→ **所附短文**:
------------------------------------------------------------------------
肺癌專一性標的胜肽之尋找及標的治療之發展

Abstract

全世界，每年約有一千萬人被診斷出患有癌症，而一年之中，更有超過六百萬人死於此疾病。而其中最為普遍的癌症分別為，佔12.3%的肺癌、10.4%的乳癌、以及9.4%的結腸直腸癌。肺癌於工業化國家中擁有高致死率，是所有因癌症死亡的病例中最為顯著的。人們患有非小細胞肺癌的病患其五年的存活率低於15%。缺乏癌細胞專一性標的物質一直是化學療法中的一重大問題，由於不具有專一性而使得副作用的產生，進而限制了藥物的劑量而無法根除癌細胞。在此研究中，我們運用噬菌體展示法，分離出能專一性結合非小細胞肺癌之十二個胺基酸胜肽。表現此特殊胜肽〈P5-2〉的噬菌體〈PC5-2〉具有專一性結合至非小細胞肺癌細胞株，且不會與正常細胞有結合現象。而針對移植非小細胞肺癌的SCID老鼠，此PC5-2噬菌體能專一性地瞄準腫瘤組織結合。此外，PC5-2噬菌體的導向能力，能進一步地被合成的P5-2胜肽所競爭而失去結合能力。更甚之，當將包含VNB抗癌藥物的微脂體連接P5-2胜肽〈P5-2-Lipo-VNB〉後，抑制腫瘤的生長能力較只帶有VNB的微脂體〈Lipo-VNB〉佳，且不會產生副作用。這些結果都指出P5-2胜肽將抗癌藥物送到癌組織並加強了藥物殺死SCID老鼠中肺癌組織的效力。此腫瘤專一性胜肽深具標的治療肺癌的潛力，並且可以發展肺癌的診斷試劑。
------------------------------------------------------------------------
→ **所附資料**:

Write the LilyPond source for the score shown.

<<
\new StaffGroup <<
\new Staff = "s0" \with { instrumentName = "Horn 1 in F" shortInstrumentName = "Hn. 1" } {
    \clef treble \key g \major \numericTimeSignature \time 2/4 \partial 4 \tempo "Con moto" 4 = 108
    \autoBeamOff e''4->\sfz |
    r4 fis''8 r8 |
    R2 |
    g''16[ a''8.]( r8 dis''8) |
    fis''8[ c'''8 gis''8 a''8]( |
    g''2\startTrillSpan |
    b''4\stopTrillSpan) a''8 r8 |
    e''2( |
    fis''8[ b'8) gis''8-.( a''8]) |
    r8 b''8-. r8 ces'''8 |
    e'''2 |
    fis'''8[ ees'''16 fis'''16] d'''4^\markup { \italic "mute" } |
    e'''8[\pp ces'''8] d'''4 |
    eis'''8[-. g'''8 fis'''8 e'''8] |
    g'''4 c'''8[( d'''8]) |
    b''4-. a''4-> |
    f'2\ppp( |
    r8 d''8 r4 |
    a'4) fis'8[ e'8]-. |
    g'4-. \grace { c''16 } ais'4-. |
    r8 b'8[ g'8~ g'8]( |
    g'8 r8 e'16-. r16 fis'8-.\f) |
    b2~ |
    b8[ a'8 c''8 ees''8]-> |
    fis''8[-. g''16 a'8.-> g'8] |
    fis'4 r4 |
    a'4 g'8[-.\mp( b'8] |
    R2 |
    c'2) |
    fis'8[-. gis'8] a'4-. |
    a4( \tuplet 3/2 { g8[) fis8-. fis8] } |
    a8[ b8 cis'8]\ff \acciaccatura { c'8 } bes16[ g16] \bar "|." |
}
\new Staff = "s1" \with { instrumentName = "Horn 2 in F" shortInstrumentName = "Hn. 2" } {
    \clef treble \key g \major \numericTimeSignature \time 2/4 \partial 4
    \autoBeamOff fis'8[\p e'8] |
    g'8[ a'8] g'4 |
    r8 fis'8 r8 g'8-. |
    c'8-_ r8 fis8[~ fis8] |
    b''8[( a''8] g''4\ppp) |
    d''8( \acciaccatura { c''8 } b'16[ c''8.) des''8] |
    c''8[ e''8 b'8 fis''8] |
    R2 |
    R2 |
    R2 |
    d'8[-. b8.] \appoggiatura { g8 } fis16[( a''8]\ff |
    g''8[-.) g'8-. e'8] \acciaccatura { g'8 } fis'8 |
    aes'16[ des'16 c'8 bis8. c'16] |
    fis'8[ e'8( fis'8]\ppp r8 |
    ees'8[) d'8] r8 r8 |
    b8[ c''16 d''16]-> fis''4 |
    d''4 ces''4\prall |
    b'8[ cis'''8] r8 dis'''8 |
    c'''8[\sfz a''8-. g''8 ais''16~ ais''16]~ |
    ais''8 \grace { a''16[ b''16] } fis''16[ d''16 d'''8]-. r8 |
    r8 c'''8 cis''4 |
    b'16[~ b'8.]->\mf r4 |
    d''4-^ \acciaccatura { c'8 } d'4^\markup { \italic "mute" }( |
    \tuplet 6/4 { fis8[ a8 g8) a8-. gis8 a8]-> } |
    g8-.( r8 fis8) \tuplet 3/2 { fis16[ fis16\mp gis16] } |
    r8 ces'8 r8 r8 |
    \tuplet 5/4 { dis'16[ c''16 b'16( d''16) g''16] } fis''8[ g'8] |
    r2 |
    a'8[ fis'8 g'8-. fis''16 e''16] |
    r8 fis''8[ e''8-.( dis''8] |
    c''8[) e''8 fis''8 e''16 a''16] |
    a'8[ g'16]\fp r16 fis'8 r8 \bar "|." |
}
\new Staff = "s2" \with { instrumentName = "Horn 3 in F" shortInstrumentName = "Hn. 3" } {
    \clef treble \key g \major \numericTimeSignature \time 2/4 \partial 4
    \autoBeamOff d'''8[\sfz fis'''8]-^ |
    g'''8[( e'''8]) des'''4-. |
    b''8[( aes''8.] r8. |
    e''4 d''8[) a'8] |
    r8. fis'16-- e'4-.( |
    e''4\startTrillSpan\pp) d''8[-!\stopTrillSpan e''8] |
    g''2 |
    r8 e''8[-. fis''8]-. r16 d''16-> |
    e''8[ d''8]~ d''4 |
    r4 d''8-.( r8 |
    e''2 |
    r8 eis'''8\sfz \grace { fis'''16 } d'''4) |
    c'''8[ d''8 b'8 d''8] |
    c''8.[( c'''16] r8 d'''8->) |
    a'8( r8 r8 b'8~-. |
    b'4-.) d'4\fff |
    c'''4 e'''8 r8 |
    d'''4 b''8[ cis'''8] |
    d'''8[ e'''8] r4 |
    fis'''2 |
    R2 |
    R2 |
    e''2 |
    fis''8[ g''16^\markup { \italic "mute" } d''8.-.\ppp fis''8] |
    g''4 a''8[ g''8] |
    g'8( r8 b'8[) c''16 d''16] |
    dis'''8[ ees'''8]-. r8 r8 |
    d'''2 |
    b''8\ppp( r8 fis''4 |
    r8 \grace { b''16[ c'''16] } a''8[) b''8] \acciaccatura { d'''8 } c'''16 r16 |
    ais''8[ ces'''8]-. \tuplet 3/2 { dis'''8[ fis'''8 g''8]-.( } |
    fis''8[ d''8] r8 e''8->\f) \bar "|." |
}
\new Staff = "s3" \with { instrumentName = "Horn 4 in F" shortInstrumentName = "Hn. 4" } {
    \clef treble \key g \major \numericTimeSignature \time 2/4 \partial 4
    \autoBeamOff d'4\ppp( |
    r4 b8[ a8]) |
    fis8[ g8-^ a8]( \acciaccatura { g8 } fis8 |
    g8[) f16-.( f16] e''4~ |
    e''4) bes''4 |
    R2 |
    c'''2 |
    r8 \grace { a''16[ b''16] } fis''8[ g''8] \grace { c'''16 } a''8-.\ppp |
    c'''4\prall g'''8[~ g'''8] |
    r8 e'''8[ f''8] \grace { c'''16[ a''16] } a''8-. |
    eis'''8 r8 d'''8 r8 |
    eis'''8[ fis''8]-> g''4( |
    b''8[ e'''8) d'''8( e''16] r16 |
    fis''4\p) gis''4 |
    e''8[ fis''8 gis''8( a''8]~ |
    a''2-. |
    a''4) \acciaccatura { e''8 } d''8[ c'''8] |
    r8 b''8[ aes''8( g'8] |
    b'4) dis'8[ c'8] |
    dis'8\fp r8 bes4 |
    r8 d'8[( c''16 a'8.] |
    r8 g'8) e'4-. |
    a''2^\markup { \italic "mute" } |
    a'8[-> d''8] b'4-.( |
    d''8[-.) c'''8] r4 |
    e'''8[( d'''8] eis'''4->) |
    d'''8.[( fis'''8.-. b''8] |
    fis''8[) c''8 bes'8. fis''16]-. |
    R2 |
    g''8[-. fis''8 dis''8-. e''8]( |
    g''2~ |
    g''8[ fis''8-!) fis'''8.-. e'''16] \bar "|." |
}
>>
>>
------------------------------------------------------------------------
→ **研讀問題**:
1 - 根據所附短文，非小細胞肺癌病患的五年存活率是多少？
2 - 請依所附短文判斷下列敘述是否相符，各以「是」或「否」作答，並引用短文中的關鍵原文：(a) 噬菌體PC5-2會與正常細胞結合；(b) 乳癌佔最普遍癌症中的10.4%；(c) P5-2-Lipo-VNB在抑制腫瘤時會產生副作用。

→ **參考答案**:
1 - 低於15%。

2 -
(a) 否：「不會與正常細胞有結合現象」
(b) 是：「10.4%的乳癌」
(c) 否：「且不會產生副作用」